Прежде всего, конечно, от страха. Так-таки я и поступила по-страусиному. Спрятала голову в песок своих забот, своих недомоганий.

А недомогала я непрестанно. Слишком тяжело, несусветно тяжело переносила я свою первую беременность! Я знаю множество женщин, которые мальчиков носят легко, почти беззаботно и уверяют: тошнит-де только с девочками, а мальчика родить – что рассмеяться. Ну, не знаю… мне было не до смеха. Дочерей я потом и носила, и рожала играючи, а с Виктором намучилась – не могу передать, что телесно, что духовно.

Помню, в день похорон отца мне было с самого утра настолько дурно (а между тем три месяца, во время которых всех нормальных женщин мутит, а после которых как бы отпускает, уже истекли, но у меня же вечно все не как у людей!), что Робер даже просил меня остаться дома. Однако я поехала на рю Дарю, в наш русский храм, выстояла рядом отпевание, а потом настояла, чтобы отправиться на кладбище, хотя муж мой просто из себя выходил, пытаясь меня не пустить.

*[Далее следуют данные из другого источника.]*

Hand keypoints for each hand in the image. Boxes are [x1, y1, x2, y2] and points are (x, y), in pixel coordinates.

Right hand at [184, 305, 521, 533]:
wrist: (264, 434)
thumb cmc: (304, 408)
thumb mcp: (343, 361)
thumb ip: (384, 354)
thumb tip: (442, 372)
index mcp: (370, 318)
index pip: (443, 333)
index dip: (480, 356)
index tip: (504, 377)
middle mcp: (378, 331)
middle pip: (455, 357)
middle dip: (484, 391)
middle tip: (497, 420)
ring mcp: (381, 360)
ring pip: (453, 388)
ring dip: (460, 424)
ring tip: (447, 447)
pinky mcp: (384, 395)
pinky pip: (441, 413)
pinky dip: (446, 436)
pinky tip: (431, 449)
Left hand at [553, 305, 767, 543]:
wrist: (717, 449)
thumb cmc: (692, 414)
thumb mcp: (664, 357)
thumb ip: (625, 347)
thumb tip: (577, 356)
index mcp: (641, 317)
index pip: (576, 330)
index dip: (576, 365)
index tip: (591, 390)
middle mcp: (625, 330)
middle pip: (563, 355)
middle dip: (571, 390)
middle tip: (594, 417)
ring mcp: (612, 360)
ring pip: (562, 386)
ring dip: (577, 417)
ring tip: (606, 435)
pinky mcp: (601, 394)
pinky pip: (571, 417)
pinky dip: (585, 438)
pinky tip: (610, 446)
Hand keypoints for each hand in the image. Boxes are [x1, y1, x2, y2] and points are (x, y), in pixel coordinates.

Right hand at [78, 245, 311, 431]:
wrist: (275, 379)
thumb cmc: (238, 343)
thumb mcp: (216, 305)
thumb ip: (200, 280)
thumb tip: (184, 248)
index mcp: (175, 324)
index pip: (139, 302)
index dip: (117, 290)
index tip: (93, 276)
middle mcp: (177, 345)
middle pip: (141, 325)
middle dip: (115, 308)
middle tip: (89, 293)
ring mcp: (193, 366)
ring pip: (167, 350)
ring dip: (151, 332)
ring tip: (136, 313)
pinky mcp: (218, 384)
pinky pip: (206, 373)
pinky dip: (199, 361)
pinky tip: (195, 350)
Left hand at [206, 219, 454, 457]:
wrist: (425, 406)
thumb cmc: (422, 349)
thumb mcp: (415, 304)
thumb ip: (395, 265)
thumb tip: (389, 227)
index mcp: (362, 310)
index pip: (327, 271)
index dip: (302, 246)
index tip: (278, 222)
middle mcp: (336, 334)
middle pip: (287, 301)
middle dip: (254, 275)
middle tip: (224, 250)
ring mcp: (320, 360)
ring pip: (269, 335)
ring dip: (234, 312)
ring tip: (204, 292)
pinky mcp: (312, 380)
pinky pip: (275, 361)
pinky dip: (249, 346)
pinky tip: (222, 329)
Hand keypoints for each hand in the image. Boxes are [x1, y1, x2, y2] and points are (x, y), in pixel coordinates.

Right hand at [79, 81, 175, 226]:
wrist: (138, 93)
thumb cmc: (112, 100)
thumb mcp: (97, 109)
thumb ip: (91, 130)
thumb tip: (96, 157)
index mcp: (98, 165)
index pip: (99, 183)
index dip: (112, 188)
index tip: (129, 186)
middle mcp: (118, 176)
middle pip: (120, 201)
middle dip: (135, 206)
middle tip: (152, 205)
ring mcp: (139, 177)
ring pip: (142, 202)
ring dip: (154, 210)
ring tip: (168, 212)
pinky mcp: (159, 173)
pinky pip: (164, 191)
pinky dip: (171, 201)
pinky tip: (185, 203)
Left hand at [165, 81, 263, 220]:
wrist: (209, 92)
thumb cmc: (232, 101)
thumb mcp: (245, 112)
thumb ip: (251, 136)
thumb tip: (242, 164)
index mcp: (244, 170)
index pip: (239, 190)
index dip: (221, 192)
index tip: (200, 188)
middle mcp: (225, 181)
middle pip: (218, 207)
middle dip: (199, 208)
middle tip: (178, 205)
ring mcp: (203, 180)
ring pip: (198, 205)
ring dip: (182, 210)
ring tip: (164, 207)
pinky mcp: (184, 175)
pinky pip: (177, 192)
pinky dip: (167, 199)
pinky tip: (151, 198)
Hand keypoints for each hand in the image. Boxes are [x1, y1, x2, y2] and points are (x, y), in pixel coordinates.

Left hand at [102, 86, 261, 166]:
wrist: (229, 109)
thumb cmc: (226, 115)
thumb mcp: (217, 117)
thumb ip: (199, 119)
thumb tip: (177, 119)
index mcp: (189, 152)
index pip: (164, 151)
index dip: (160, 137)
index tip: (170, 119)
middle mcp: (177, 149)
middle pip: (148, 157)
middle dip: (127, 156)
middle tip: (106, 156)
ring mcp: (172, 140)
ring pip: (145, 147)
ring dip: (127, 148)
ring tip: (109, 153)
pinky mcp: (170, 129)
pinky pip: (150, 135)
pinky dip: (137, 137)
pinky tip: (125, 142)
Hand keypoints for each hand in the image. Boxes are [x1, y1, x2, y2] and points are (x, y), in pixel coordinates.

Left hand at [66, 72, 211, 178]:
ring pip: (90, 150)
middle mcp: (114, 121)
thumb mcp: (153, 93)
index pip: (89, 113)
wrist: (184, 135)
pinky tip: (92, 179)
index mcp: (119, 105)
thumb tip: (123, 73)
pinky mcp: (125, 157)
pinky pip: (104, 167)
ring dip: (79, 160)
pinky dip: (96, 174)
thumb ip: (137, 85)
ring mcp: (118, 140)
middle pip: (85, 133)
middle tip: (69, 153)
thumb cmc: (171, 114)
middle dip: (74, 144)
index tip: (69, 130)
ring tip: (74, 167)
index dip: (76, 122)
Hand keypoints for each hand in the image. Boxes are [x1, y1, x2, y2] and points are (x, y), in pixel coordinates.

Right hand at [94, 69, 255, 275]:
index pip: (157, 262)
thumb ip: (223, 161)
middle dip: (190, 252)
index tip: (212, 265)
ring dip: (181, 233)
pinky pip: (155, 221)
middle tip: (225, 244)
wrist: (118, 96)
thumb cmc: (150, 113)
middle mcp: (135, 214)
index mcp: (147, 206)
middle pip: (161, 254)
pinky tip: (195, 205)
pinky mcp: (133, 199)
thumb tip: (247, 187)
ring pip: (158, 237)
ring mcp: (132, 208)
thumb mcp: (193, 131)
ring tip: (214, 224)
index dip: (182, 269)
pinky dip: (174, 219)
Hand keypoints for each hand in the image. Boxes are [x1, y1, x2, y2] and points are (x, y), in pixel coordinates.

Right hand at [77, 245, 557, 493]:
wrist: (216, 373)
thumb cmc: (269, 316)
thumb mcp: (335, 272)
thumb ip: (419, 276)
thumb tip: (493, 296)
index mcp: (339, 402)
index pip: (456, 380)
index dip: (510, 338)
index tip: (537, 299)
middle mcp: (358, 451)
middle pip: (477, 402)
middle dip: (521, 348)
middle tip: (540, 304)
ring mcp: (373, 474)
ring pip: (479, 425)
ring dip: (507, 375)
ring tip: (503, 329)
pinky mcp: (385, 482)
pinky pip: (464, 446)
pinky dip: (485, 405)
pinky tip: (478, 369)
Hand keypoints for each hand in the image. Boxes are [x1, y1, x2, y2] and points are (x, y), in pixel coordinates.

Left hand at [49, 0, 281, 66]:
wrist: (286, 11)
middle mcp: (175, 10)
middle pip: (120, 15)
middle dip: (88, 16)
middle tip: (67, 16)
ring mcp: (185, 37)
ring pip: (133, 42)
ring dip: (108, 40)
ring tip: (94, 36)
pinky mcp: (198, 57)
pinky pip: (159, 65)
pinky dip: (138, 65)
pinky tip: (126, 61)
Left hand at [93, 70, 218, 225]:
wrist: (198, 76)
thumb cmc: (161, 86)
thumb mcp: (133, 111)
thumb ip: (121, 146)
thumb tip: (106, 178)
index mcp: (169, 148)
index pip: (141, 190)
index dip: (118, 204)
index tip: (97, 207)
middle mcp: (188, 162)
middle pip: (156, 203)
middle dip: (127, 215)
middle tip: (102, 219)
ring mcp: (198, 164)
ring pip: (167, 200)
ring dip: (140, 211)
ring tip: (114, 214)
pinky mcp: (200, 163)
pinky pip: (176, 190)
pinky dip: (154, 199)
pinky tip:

Дура я, ну почему его не послушалась? Не поехала бы – и, может быть, вся моя судьба повернулась бы иначе, другую жизнь я прожила бы… кто знает, может статься, даже счастливую. Но я всегда была упряма, как валаамова ослица, и, конечно, настояла на своем.

Именно на кладбище я впервые за минувшее время увидела Никиту: все же они с отцом бывшие компаньоны, видимо, не явиться на похороны было просто неприлично. Он был неприятно изумлен, увидев меня, и я вдруг догадалась: он и в церковь-то не пришел, чтобы со мной не встретиться, но надеялся, что на кладбище я не потащусь или муж меня не пустит. Мне даже показалось, что я уловила мгновенный обмен досадливыми взглядами между ними обоими, между Никитой и Робером: а она-то, мол, что здесь делает? – да вот не смог я ее удержать, уперлась, а кто ж в здравом уме станет беременной перечить?!